§ Document section:
====================
Double Barrel Benefit (DBB), is WKNC-FM's annual fundraiser that provides for two nights of music from local North Carolina based bands. The benefit series was first organized by former General Manager Jamie Procter and held January 4–5, 2004 in Raleigh, North Carolina. The benefit changed locations for the first time in 2008, when the venue changed from Kings Barcade to The Pour House. The concert returned to the newly reopened Kings Barcade in 2011 and then returned to The Pour House in 2012. In 2014, the show split weekends and venues, holding the event at Lincoln Theatre in Raleigh and Cat's Cradle in Carrboro. The event returned to the same weekend and venue in 2017. There was no Double Barrel Benefit show held in 2021, due to the COVID-19 pandemic.
====================
§ Data section:

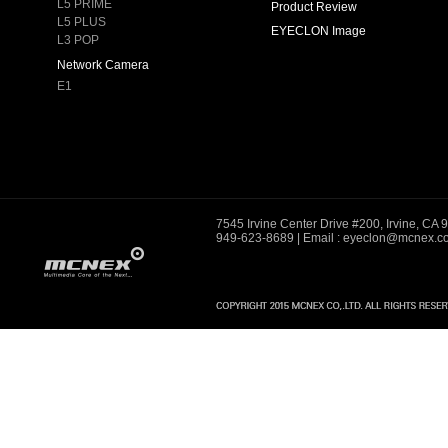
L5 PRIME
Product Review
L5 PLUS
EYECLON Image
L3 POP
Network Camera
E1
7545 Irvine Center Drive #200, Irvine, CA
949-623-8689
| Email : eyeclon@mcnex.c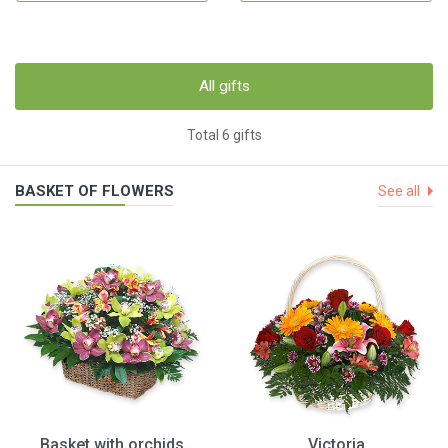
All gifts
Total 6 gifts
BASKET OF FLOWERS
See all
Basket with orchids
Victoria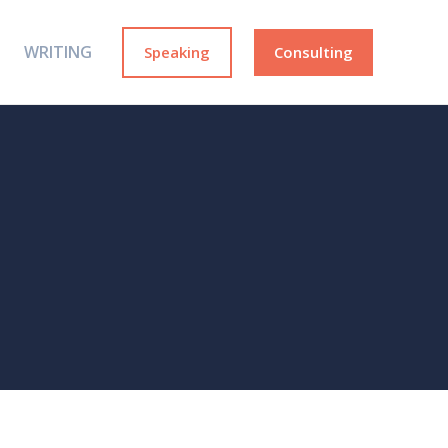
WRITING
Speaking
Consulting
====================
§ The task:
Which venue did the Double Barrel Benefit move to in 2008, according to the text on that fundraiser?

§ Response to the task:
The Pour House